Go line by line through the data and copy those with the word "现在杭州站连可能住哪个民宿都没个概念".

┌─ DATASET EXCERPTS

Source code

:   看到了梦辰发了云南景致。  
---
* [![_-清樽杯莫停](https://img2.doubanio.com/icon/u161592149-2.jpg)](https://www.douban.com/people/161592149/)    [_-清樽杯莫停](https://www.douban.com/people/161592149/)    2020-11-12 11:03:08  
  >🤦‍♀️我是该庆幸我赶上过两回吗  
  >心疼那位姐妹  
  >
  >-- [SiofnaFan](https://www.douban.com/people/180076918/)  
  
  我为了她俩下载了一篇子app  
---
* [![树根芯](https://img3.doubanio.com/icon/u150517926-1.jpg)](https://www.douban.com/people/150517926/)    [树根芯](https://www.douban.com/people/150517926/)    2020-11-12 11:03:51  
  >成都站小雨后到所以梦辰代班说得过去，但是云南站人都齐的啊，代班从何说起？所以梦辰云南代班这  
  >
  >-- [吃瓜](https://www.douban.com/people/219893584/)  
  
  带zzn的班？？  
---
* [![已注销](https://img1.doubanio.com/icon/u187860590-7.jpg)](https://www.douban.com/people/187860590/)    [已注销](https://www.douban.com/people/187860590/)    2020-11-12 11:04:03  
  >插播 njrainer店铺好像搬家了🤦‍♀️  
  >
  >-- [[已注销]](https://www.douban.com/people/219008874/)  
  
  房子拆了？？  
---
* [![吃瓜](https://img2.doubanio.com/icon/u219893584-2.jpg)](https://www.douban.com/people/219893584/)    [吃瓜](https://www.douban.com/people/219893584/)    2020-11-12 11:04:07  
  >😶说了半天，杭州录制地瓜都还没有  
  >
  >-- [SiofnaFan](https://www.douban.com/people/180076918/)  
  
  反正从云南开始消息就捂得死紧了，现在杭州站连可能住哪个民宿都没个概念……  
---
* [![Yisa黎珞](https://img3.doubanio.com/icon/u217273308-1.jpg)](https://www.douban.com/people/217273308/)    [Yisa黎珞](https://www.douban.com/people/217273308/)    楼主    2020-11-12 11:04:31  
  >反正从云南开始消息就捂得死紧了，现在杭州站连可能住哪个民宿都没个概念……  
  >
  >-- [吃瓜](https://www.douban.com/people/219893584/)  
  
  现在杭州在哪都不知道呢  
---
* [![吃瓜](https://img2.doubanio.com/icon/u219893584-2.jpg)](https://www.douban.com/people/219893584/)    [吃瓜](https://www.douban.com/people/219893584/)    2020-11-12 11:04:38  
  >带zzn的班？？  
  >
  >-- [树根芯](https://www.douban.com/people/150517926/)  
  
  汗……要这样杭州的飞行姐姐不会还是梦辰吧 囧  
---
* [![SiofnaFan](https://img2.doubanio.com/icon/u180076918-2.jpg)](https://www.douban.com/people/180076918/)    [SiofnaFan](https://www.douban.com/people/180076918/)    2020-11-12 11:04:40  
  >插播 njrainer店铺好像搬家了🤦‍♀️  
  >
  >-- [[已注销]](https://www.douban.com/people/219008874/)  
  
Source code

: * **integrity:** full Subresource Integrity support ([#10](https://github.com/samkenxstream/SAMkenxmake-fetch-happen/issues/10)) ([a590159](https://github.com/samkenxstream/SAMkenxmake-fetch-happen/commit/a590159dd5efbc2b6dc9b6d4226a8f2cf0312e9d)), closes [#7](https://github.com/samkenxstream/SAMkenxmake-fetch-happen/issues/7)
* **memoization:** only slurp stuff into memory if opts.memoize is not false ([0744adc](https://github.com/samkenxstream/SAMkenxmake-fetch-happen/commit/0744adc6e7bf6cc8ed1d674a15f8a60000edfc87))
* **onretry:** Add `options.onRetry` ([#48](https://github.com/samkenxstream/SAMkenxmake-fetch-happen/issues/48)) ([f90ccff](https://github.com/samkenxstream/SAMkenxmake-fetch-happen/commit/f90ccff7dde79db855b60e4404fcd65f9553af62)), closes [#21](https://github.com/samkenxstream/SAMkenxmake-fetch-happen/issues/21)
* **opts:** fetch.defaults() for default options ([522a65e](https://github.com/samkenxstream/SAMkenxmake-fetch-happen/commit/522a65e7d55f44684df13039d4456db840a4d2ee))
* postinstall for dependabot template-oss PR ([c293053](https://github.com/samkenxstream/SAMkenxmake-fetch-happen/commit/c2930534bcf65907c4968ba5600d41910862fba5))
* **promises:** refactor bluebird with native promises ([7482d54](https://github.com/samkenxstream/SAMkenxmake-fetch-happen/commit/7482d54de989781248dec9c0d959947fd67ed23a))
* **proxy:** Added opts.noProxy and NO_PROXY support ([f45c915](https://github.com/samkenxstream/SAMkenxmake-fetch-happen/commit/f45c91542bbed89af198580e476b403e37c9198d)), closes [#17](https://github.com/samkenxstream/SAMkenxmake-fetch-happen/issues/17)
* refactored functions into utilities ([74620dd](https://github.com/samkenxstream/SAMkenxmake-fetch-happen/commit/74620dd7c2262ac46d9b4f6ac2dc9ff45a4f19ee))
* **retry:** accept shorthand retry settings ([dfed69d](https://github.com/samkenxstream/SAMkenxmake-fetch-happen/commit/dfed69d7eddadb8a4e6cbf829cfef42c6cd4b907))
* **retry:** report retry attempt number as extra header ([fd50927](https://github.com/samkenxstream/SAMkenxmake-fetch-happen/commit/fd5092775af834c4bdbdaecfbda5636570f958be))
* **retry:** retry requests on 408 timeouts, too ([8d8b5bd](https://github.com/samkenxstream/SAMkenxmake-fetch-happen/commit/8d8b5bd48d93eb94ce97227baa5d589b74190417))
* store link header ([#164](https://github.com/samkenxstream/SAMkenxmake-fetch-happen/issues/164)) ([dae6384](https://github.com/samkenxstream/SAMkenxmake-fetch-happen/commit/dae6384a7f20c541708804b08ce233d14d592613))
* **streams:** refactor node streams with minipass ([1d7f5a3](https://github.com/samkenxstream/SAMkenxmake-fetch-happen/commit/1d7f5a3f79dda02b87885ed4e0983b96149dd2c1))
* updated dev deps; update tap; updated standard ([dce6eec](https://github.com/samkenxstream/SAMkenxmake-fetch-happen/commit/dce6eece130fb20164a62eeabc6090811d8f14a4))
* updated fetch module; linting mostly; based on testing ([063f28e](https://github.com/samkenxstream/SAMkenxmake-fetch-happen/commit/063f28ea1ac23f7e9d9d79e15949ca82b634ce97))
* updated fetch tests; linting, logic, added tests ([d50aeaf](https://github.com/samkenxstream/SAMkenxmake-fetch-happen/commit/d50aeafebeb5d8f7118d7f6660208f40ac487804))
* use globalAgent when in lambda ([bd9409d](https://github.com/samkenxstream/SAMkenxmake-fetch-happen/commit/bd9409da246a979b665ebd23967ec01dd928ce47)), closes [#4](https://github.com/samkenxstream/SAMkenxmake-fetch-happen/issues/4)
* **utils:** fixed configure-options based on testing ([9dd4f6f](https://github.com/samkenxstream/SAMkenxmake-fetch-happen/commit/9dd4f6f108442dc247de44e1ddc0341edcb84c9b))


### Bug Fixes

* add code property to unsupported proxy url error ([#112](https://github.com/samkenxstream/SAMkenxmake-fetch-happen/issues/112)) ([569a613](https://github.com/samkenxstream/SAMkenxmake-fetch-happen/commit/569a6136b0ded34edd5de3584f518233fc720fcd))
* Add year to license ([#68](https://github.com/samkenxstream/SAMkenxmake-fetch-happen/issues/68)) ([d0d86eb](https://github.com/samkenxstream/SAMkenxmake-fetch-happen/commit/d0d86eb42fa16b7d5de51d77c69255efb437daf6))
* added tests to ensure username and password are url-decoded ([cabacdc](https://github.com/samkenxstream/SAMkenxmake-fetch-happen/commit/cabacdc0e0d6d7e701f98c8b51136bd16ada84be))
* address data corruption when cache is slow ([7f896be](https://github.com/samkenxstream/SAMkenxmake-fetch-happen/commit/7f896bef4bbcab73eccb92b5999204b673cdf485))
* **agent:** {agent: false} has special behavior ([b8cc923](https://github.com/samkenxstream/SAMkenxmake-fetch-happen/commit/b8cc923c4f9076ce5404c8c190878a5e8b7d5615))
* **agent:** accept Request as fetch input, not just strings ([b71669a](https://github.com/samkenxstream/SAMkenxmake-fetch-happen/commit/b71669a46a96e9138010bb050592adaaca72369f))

└─

• ANSWER:
  反正从云南开始消息就捂得死紧了，现在杭州站连可能住哪个民宿都没个概念……  
  >反正从云南开始消息就捂得死紧了，现在杭州站连可能住哪个民宿都没个概念……  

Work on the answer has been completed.